Berenblum Busch Architects unveiled its designs for the renovation and expansion of Carnival Cruise Line's Terminal F at PortMiami to support the operation of Carnival's new Excel class ship. When completed, Terminal F will be the third cruise terminal at PortMiami dedicated to Carnival operations and the cruise line's largest in North America.
Existing buildings will be renovated and blended with new structures to create an integrated cruise facility that provides a seamless traveler experience from curbside to ship. BBA's design renovation creates a single passenger experience that is directional and proceeds orderly through a sequence of well-thought-out spaces. Natural light is used as an element to engage travelers, while colors and patterns are drawn from tropical landscapes and the sea. "The design draws inspiration from maritime architecture, the terminal's prominent location fronting the MacArthur Causeway, and Miami, a city that feels the pulse of the Caribbean," explained BBA Founding Principal, Gustavo Berenblum.

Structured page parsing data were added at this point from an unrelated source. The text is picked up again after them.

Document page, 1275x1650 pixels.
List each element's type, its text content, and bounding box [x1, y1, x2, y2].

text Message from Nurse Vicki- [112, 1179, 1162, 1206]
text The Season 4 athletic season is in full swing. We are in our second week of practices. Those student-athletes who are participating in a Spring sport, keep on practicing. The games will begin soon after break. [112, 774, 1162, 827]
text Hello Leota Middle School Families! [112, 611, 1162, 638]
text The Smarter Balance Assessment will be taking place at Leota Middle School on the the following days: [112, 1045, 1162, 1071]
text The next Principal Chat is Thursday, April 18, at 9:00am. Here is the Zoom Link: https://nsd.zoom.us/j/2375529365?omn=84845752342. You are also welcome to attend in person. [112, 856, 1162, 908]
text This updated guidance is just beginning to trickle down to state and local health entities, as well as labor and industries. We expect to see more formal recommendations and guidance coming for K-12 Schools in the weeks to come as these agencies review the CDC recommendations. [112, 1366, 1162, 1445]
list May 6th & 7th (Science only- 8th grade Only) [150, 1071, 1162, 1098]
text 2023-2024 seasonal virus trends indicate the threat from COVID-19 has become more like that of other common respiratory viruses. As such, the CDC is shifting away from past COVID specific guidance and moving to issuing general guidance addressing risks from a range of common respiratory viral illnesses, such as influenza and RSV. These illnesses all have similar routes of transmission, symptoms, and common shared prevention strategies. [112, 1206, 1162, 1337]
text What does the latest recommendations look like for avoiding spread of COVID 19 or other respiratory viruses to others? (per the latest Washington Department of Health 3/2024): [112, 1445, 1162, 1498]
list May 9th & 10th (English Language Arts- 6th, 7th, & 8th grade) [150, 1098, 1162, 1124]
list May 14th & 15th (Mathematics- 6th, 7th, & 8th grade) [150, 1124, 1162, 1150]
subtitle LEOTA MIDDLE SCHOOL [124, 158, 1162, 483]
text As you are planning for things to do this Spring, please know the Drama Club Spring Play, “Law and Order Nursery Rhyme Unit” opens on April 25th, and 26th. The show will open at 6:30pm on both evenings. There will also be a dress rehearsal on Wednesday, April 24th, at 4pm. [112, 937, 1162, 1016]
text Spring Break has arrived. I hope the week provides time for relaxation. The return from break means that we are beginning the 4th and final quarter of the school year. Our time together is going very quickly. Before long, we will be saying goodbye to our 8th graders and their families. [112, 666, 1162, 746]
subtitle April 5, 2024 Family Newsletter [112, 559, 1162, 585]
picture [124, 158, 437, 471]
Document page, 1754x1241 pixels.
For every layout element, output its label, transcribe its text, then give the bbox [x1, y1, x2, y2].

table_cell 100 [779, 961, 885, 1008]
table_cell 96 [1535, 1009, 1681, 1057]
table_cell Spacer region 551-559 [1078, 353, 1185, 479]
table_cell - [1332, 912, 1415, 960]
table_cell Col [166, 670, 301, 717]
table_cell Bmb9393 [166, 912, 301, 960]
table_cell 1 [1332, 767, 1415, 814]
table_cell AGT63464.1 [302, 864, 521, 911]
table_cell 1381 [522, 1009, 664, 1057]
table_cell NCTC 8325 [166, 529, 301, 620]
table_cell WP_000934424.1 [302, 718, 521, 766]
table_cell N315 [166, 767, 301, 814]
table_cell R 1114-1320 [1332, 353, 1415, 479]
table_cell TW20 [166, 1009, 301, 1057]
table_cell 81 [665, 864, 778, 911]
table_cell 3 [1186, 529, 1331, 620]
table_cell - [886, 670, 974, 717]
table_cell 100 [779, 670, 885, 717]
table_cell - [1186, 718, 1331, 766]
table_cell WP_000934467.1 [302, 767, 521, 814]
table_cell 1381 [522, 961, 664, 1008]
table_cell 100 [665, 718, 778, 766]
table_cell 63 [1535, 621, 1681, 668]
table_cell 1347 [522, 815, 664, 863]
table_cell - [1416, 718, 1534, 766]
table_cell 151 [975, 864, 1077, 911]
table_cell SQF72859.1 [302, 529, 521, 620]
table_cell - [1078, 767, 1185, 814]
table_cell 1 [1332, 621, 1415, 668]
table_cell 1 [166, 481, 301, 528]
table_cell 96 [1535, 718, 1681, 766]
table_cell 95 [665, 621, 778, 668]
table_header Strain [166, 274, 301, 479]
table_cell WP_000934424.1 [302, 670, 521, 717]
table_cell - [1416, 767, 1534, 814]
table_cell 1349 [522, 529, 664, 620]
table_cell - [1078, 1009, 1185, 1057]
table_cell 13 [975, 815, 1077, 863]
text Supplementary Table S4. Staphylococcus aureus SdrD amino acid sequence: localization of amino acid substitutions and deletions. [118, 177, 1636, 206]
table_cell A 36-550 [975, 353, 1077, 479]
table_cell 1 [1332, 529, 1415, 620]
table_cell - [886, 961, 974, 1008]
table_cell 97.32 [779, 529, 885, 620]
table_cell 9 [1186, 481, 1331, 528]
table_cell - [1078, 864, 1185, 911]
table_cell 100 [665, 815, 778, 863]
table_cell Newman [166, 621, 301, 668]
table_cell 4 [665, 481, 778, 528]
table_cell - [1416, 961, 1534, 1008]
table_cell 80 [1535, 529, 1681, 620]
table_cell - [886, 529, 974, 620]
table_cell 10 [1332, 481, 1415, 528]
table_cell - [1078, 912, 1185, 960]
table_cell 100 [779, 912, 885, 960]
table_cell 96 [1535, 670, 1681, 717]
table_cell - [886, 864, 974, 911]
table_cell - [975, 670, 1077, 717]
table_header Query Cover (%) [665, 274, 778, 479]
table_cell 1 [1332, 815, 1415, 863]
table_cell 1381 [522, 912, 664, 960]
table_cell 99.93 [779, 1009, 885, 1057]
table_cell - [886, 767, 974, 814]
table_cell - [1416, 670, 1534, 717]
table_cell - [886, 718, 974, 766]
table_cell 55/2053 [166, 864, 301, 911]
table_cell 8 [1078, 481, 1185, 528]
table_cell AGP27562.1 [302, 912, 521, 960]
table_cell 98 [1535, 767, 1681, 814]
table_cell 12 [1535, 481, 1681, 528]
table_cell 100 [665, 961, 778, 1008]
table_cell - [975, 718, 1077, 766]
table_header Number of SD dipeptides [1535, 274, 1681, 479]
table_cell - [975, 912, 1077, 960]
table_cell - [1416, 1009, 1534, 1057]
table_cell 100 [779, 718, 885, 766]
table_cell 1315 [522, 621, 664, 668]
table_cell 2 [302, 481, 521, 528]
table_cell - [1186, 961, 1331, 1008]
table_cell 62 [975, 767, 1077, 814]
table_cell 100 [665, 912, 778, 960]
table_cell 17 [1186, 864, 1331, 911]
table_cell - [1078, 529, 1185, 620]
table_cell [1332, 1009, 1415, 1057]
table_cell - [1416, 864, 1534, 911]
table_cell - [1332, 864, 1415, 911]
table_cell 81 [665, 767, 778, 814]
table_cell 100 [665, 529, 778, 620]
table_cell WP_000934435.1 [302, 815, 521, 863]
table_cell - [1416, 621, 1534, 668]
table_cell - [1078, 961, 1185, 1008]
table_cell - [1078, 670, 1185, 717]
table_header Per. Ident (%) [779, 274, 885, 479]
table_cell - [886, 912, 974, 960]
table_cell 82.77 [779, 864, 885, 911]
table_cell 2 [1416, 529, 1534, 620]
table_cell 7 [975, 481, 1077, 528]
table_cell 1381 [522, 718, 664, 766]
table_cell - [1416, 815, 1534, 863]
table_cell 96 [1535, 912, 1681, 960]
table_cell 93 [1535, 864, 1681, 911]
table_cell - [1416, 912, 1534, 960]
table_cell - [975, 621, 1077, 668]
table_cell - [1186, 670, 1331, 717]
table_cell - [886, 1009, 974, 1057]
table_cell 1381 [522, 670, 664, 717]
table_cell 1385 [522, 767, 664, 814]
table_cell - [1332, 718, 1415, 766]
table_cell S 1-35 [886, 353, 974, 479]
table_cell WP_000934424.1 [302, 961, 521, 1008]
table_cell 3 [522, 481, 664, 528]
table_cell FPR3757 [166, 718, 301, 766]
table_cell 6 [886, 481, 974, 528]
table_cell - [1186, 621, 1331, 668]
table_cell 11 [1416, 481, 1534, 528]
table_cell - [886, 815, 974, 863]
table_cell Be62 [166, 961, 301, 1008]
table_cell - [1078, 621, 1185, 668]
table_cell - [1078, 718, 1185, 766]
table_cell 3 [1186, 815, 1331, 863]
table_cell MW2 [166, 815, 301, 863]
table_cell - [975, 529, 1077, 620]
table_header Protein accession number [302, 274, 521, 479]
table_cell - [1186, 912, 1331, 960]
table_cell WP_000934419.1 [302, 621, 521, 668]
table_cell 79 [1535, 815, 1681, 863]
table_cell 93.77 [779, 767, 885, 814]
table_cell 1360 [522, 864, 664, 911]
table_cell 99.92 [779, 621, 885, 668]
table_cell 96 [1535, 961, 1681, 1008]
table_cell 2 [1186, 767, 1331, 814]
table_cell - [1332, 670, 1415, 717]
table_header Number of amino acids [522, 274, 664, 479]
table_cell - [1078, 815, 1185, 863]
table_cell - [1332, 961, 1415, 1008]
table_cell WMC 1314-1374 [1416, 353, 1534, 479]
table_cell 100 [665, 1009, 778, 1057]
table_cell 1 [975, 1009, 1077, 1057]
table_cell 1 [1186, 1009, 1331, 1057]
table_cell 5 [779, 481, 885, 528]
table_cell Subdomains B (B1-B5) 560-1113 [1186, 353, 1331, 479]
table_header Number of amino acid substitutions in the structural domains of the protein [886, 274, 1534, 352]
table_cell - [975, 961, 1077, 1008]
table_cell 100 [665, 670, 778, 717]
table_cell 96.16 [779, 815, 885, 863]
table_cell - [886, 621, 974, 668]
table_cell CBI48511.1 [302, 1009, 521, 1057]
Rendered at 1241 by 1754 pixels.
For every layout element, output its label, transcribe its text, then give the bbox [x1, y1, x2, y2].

A new exterior canopy system will serve as a transition between passenger drop-off and the building scales, as well as between exterior and interior. With its translucent white canvas roofs and painted metal structure, the canopies serve to orient the passengers while protecting them from the elements. At night, canopies and metal cladded facades fronting the south elevation of the terminal will be illuminated, conveying a unified, modern, and sleek iconic image.
"The design intends to create a unique sense of place using innovative structural and canvas material for the canopies," Berenblum added. "This achieves a visual relationship with the existing tensile and canopy roofs of Terminal F."
Terminal F's north façade will be illuminated with continuous linear LEDs mounted at intervals across the unified length of the terminal to accentuate the horizontality of the project and illuminate the new structure to make it visible from the MacArthur Causeway. A translucent media mesh will be placed directly below the white canvas roofs and display captivating imagery to passers-by while allowing light to enter the terminal during the daytime.
The roof's design curves at two moments, creating a ripple waveform effect from the south façade while allowing generous amounts of light to enter the building from the north through additional glazing. The roofs will be seen from the cruise ships and will be integrated aesthetically, effectively becoming a fifth façade.
BBA designed the terminal's interiors as transitions between buildings, defined by large video or light walls, creating passenger excitement as they anticipate embarking on their voyage. Curvilinear shapes, white and wood tones with splashes of deep blue and white painted steel recall ship architecture and infuse a maritime spirit.